There is no commercial seller on the market today able to produce and offer to the public true lab-grown white diamonds, much less perfect (i.e. flawless and colorless) ones.

When it does happen, you can also expect the pricing will be thousands of dollars per carat (cheaper than natural, but diamond is diamond and it has value), and not $100/ct. Cutting costs for diamond can easily run $100+/ct alone, so just that cost ensures true lab grown white diamond for the gem market will not go below that.

If a seller is telling you that you are buying a lab grown white diamond, ask for an independent grading report. Otherwise, you can be very sure you are buying a simulant deceptively represented as a lab diamond. Related to that, it is against FTC regulations to market a diamond simulant as "diamond", "synthetic diamond", "man-made diamond", etc.

You can purchase real yellow, pink and blue lab-grown diamonds (in limited quantities and for smaller sizes), but not white.

A frequent claim of competitors to Asha who don't have the resources to produce their own amorphous diamond coating, here are some sample photos that will quickly show that an amorphous coating can make a significant change to the optical characteristics (Click here to see the images).
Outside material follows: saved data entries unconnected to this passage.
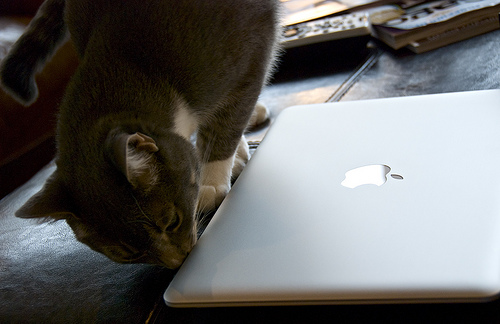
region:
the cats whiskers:
[194, 205, 211, 227]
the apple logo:
[339, 162, 401, 201]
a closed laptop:
[285, 109, 494, 271]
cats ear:
[117, 140, 167, 181]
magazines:
[389, 15, 499, 44]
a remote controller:
[285, 18, 371, 42]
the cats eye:
[160, 218, 184, 233]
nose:
[163, 255, 183, 268]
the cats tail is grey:
[6, 42, 37, 98]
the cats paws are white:
[200, 165, 227, 200]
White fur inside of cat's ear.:
[127, 151, 168, 185]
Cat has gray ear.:
[17, 181, 91, 220]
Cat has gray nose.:
[147, 251, 185, 271]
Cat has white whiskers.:
[177, 201, 214, 221]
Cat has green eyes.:
[156, 210, 182, 230]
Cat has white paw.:
[205, 165, 244, 223]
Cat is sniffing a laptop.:
[134, 166, 230, 285]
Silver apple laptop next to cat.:
[207, 115, 367, 255]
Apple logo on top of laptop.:
[341, 140, 391, 191]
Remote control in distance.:
[290, 13, 439, 65]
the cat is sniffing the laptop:
[26, 12, 290, 319]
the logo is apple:
[336, 140, 416, 220]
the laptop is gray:
[280, 64, 382, 321]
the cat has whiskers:
[11, 28, 241, 305]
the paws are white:
[188, 120, 295, 237]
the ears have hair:
[13, 99, 175, 206]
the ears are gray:
[13, 105, 170, 282]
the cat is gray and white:
[34, 18, 351, 318]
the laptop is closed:
[264, 78, 416, 313]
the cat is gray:
[28, 63, 285, 319]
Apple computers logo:
[338, 160, 403, 190]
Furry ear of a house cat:
[119, 132, 164, 190]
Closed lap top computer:
[156, 86, 498, 306]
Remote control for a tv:
[275, 8, 374, 51]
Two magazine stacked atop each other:
[366, 0, 498, 57]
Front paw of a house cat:
[195, 154, 235, 206]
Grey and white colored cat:
[0, 0, 284, 270]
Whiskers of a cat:
[192, 142, 212, 232]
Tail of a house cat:
[0, 0, 71, 107]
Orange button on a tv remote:
[282, 23, 298, 40]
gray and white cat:
[9, 1, 289, 300]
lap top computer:
[165, 90, 496, 307]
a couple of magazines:
[382, 0, 495, 55]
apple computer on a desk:
[160, 98, 495, 321]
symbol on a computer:
[325, 146, 406, 213]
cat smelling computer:
[10, 130, 208, 281]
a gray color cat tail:
[0, 1, 73, 117]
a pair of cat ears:
[15, 128, 180, 230]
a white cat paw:
[191, 140, 241, 212]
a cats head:
[7, 128, 217, 283]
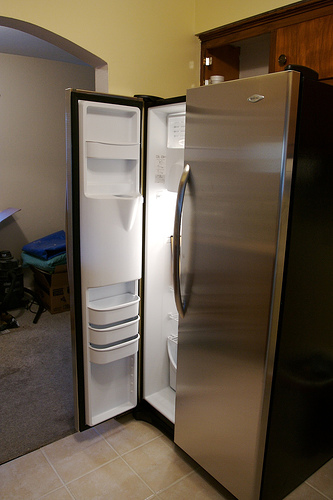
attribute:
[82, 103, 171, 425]
interior — white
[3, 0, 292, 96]
wall — cream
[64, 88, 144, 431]
door — open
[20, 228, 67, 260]
blanket — green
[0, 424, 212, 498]
floor — tiled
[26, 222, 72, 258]
blanket — blue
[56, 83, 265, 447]
door — silver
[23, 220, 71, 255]
blue blanket — green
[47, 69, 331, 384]
fridge — grey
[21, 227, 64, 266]
blanket — on top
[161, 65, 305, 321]
door — steel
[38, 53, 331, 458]
refrigerator — open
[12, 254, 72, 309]
box — cardboard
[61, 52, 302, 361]
fridge — wooden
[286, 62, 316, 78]
black hinge — plastic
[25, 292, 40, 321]
hose — black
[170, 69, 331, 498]
fridge — black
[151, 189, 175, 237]
light — inside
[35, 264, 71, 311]
box — cardboard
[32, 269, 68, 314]
box — brown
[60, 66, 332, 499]
refrigerator — silver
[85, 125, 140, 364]
rack — white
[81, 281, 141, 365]
shelves — white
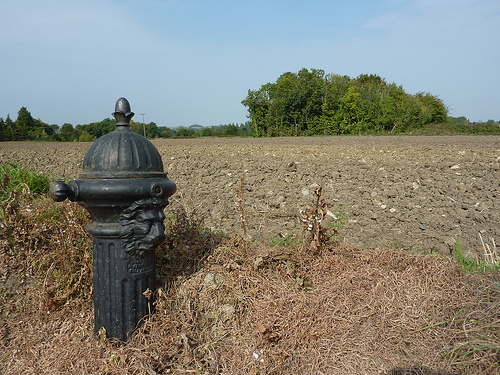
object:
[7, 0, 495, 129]
cloud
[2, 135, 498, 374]
dry field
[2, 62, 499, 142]
forest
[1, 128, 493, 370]
farm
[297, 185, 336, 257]
weed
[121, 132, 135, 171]
line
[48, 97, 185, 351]
post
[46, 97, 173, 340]
pillar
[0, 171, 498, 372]
grass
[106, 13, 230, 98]
blue sky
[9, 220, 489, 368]
dead grass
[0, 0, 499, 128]
sky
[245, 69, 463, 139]
hill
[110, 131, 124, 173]
line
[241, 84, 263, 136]
trees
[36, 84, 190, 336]
fire hydrant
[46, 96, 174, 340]
cast iron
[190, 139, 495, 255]
dirt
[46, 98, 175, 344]
hydrant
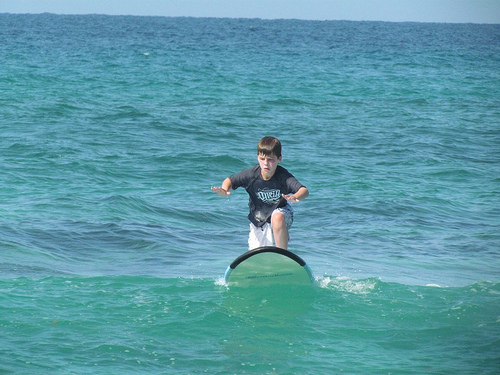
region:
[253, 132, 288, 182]
the head of a boy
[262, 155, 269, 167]
the nose of a boy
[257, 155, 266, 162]
the eye of a boy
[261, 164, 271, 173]
the mouth of a boy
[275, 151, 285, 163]
the ear of a boy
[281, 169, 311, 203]
the arm of a boy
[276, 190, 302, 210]
the hand of a boy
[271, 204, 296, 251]
the leg of a boy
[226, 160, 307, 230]
a gray tee shirt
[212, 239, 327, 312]
a white and black surfboard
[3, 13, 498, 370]
The water is blue.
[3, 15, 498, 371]
The water is wavy.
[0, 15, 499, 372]
The water is ripply.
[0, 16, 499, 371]
The water is engaging.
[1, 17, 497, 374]
The water is zealous.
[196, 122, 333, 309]
Boy is on surfboard.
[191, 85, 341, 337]
The boy is wet.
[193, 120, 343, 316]
Boy is wearing shirt.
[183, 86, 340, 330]
The boy has hair.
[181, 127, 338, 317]
Boy's hair is short.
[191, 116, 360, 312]
little boy surfing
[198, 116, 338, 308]
little boy standing on a surfboard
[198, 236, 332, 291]
top of the board sticking out of the wave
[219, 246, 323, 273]
thick black border on the tip of the board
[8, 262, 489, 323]
very small waves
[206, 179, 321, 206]
hands outstretched in front of the body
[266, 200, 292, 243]
knee bent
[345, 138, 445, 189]
small ripples in the water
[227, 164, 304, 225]
black short sleved shirt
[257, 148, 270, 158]
tufts of hair sticking to the forehead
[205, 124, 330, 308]
a kid on a surfboard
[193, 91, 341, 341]
a kid surfing in the ocean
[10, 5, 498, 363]
a scene in the ocean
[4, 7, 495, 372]
a scene in the day time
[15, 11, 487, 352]
a scene outside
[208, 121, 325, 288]
a kid in a black shirt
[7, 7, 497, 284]
some blue water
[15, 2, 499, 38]
a blue sky with no clouds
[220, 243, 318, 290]
a black, blue, and white surfboard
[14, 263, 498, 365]
a wave being used by the kid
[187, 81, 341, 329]
A boy on a surfboard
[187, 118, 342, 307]
A boy balancing on a surfboard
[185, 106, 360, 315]
A boy on a surfboard in the ocean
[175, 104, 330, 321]
A boy with wet hair on a surfboard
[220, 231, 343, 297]
A surfboard coming out of the water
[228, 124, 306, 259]
A boy wearing white shorts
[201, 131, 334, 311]
A boy wearing wet clothes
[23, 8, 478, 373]
A large body of water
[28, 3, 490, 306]
Small waves in the ocean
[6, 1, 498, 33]
The horizon at the ocean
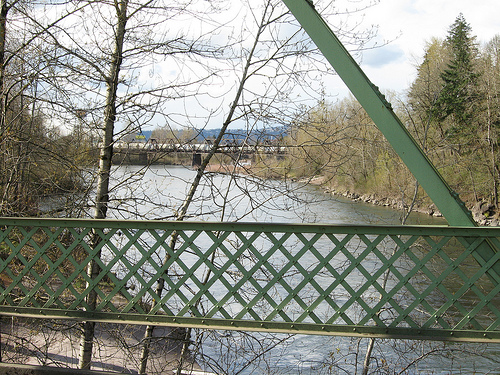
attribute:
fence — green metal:
[37, 214, 475, 344]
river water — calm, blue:
[230, 170, 379, 231]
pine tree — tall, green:
[418, 23, 486, 145]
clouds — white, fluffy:
[359, 25, 464, 80]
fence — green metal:
[7, 210, 486, 349]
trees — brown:
[7, 31, 277, 311]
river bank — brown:
[150, 309, 243, 367]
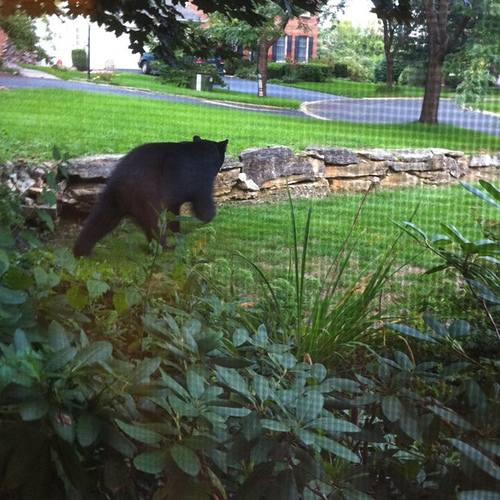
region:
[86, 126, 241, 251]
a black bear in a yard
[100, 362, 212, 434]
the leaves of a plant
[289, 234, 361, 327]
the leaves of a plant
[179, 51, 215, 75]
the leaves of a tree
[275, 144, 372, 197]
a rock wall in a yard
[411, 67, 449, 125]
a trunk of a tree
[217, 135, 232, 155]
the ear of a bear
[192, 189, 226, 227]
the leg of a bear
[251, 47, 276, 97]
a trunk of a tree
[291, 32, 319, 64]
a window of a building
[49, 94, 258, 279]
A bear in the foreground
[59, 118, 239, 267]
A backview of a bear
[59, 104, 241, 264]
Bear's fur is black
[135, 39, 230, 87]
Car is in the background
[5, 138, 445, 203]
A line of gray stones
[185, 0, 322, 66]
A brick house in the background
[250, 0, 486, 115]
Trees are in the background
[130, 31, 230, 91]
The car is teal colored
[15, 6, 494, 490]
Photo was taken outdoors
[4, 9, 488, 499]
Photo was taken in the daytime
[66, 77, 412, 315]
black bear in a suburban yard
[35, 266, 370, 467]
green plants outside in the landscaping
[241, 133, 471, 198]
decorative short rock wall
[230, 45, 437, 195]
photo of the bear is taken through a screen in a window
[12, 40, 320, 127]
driveway to a neighboring house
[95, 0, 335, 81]
red brick house in the background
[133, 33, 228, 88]
blue vehicle parked in driveway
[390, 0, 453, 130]
large tree trunk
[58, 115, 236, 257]
black bear is walking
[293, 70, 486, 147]
grey street with white curb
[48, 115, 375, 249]
Bear in the wild.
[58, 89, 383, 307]
Bear by the rocks.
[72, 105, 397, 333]
Black bear roaming free.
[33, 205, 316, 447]
plants in the wild.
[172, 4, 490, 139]
House in the background.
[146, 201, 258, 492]
Leaves on the plant.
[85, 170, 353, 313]
Grass on the ground.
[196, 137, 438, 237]
Rocks by the bears.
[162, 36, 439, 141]
Road in front of the house.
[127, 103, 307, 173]
Ears of the bear.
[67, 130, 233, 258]
Black bear on yard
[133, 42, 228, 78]
Car is parked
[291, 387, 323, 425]
Large leaf is green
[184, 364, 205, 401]
Large leaf is green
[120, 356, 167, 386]
Large leaf is green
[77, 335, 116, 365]
Large leaf is green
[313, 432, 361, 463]
Large leaf is green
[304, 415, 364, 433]
Large leaf is green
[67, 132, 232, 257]
Black bear passing by stone wall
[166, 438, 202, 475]
Large leaf is green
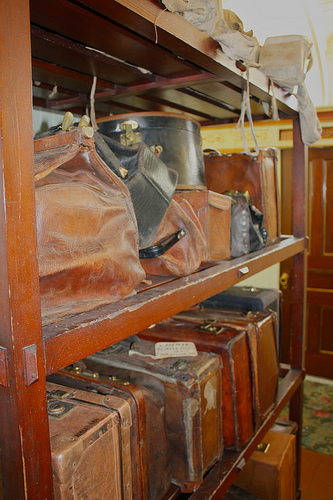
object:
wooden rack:
[0, 0, 311, 499]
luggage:
[32, 105, 149, 316]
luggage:
[45, 375, 135, 499]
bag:
[253, 31, 314, 126]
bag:
[210, 1, 263, 163]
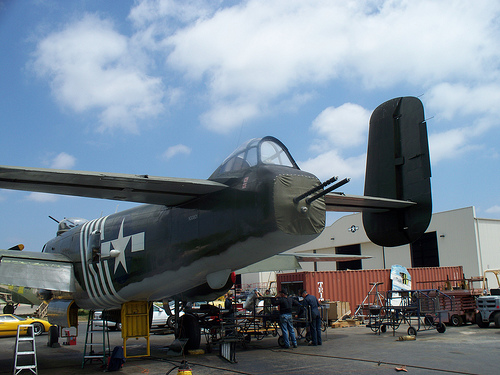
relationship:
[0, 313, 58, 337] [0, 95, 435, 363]
car parked near airplane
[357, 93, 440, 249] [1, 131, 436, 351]
mirror on airplane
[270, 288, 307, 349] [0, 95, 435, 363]
man standing under airplane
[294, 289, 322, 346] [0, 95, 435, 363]
man standing under airplane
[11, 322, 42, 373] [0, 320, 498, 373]
ladder on road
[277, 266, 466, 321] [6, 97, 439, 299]
container by plane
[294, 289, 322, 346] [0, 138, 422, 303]
man standing under airplane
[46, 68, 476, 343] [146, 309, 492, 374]
airplane on runway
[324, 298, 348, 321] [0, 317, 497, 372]
boxes on ground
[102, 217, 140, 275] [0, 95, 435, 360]
star on airplane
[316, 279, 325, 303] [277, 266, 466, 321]
letters on container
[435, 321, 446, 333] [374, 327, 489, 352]
black wheels on scaffolding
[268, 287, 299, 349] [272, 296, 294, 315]
man wearing shirt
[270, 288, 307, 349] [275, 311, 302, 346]
man wearing blue jeans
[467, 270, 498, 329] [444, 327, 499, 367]
forklift parked on road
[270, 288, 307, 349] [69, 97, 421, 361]
man working on airplane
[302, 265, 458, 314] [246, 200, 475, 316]
dumpster along building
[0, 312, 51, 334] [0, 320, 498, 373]
car parked on road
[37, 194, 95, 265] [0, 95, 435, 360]
propeller on airplane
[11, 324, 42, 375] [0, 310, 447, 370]
ladder on runway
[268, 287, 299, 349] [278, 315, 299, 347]
man in jeans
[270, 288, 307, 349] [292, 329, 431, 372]
man on runway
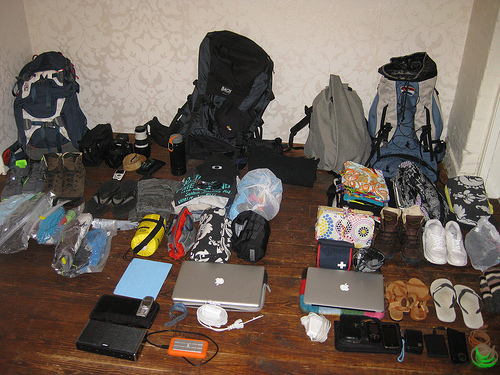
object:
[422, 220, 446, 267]
tennis shoe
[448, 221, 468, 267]
tennis shoe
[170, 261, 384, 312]
two laptops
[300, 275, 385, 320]
striped knit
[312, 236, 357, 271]
kit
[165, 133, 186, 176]
bottle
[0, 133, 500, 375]
table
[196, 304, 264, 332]
adaptors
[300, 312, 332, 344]
adaptors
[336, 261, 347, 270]
cross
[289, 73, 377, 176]
backpack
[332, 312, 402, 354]
electronic devices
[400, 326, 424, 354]
electronic devices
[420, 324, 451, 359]
electronic devices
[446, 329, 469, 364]
electronic devices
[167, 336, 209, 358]
cell phone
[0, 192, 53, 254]
bags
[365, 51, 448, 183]
backpack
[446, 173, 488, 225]
towels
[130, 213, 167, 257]
travel pack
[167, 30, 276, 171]
backpack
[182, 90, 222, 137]
pocket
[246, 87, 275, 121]
pocket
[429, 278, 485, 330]
flip flops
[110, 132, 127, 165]
camera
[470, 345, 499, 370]
green band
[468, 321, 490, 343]
red band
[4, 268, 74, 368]
floor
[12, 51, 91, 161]
back pack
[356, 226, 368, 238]
sign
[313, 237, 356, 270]
case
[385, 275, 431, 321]
sandals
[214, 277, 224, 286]
apple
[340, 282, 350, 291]
apple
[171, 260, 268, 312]
computer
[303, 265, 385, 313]
computer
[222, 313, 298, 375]
floor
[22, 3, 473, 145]
wall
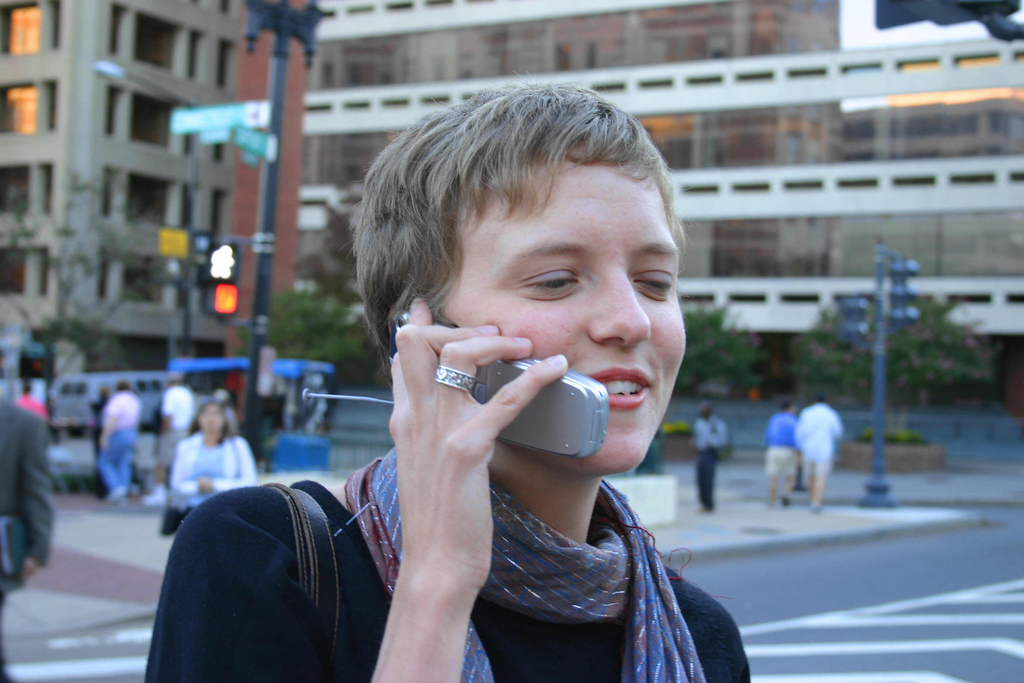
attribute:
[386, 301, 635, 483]
cell phone — silver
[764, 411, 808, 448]
shirt — blue  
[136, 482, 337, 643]
sleeves — long 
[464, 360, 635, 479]
cellphone — flip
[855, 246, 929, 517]
pole. — black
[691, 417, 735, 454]
shirt — grey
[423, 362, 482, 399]
ring — silver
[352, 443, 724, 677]
scarf — worn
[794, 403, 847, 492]
shirt — white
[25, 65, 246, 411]
building — large, light, grey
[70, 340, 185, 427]
bus — grey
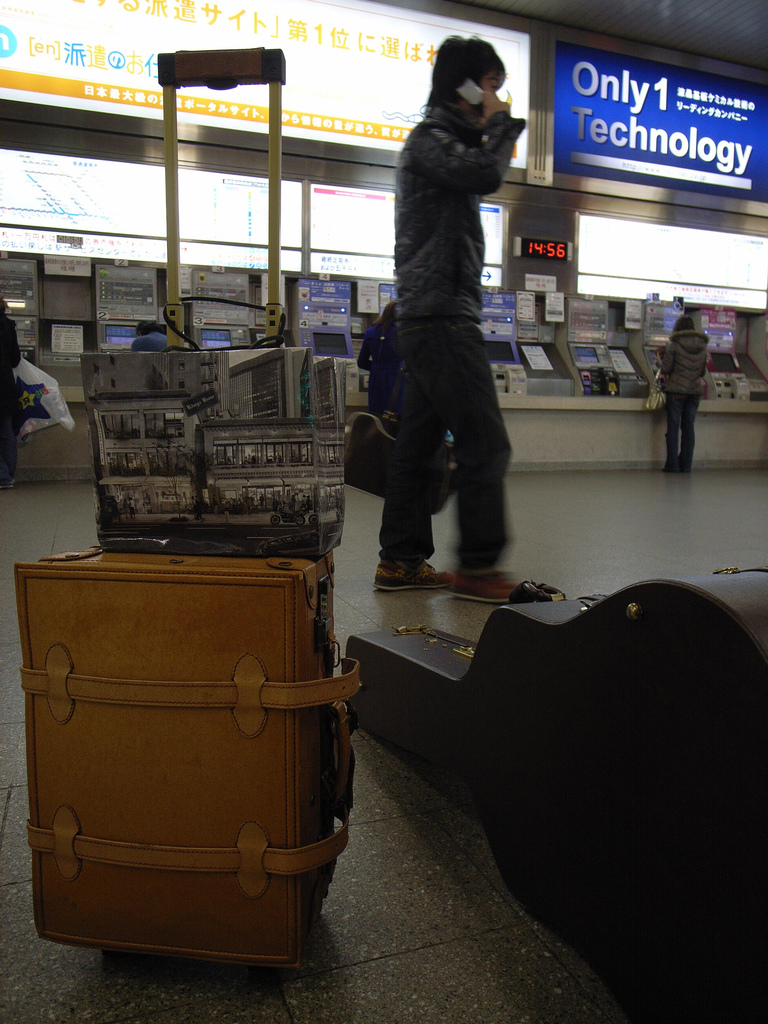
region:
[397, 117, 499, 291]
the coat is grey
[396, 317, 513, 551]
the jeans are dark blue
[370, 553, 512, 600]
the shoes are grey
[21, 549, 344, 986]
the suitcase is brown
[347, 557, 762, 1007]
a black guitar case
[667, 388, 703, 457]
the jeans are blue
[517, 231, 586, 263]
a sign with the time on it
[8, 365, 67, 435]
a big white bag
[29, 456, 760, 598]
the floor is grey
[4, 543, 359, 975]
brown suitcase on the floor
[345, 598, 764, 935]
black guitar case on the floor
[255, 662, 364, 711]
strap on the suitcase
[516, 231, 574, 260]
clock on the wall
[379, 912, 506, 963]
crack on the floor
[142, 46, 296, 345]
handle of the luggage carrier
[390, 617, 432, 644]
clasps on the guitar case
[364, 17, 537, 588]
man talking on a cellphone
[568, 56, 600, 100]
white letter on a sign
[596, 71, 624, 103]
white letter on a sign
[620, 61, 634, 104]
white letter on a sign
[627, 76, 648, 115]
white letter on a sign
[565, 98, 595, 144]
white letter on a sign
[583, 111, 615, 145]
white letter on a sign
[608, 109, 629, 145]
white letter on a sign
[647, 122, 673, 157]
white letter on a sign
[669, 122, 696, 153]
white letter on a sign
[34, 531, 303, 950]
suitcase on the ground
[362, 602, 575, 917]
suitcase on the ground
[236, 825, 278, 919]
handle on the suitcase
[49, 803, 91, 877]
handle on the suitcase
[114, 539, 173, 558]
handle on the suitcase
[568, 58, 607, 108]
a white letter on the sign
The Amorphous Diamond Coating also offers:
  • Additional hardness, toughness and scratch resistance (the newest Asha available (v5) measures approximately 9.7 on the Mohs scale).
  • Standard CZ is somewhat porous, allowing skin oils, dirt, soap, to stick to it and be absorbed into the stone, clouding and dulling its appearance over time. Asha’s ADT is non-porous, and with its coefficient of friction less than that of Teflon, non-stick, so skin oils, etc. can be easily cleaned away.
  • More 'realistic' and diamond-like appearance
    • CZ is made of thicker molecules than diamond so more light is slowed down while passing through which moves additional light from the non-visible spectrum into the visible spectrum and the first color the human eye can see is blue, and this is the reason many standard CZs have an awful bluish cast or haze. This bluish cast should not be confused with reflection, as an example: looking at a diamond or sim in sunlight on a clear day and the stone looks blue simply because it is reflecting the blue of the sky. The ADT of Asha filters out much of this additional light, giving it closer light return to that of a diamond.
    • CZ has less brilliance (white light return) than a diamond but more fire (colored light return) and is singly refractive, as diamond is. Asha, with its ADT, offers what no other simulant can, a diamond-like luster and a beautiful balance of brilliance and fire.
More details on the amorphous diamond coating used in the Asha can be found here.

Currently there is only one grade of Moissanite available: VG or Very Good. has developed an enhancement process to whiten Moissanite gemstones, but it is exclusively available through their website.

CZ can be made with different dopants, and can be produced to a number of different quality grades depending on quality and % ratios of the different ingredients. The cooling process, and of course, the actual cutting and polishing also impact its final appearance.

All CZ has the same primary ingredient (zirconium) and therefore shares common strengths and weaknesses, but to say they are all the same is like saying all wine is the same because all wine is made from grapes.

Many simulant makers like to act as if cutting glass is an impressive feat, or something that only diamonds can do (and hence imply their simulants are as hard as diamond).

However, glass is not that hard compared to most crystals - only 6 on the Mohs scale of hardness (Diamond is 10, Sapphire/Ruby are 9, etc), and thus the ability to cut/scratch glass would pretty much be a given.

The use of cutting glass as a test if it is a diamond or simulant probably hearkens back to the early days of diamond simulants, when the most common simulant *was* glass. Thus, seeing if it could cut/scratch glass would actually be a valid test (150 years ago) to differentiate between a glass simulant and diamond.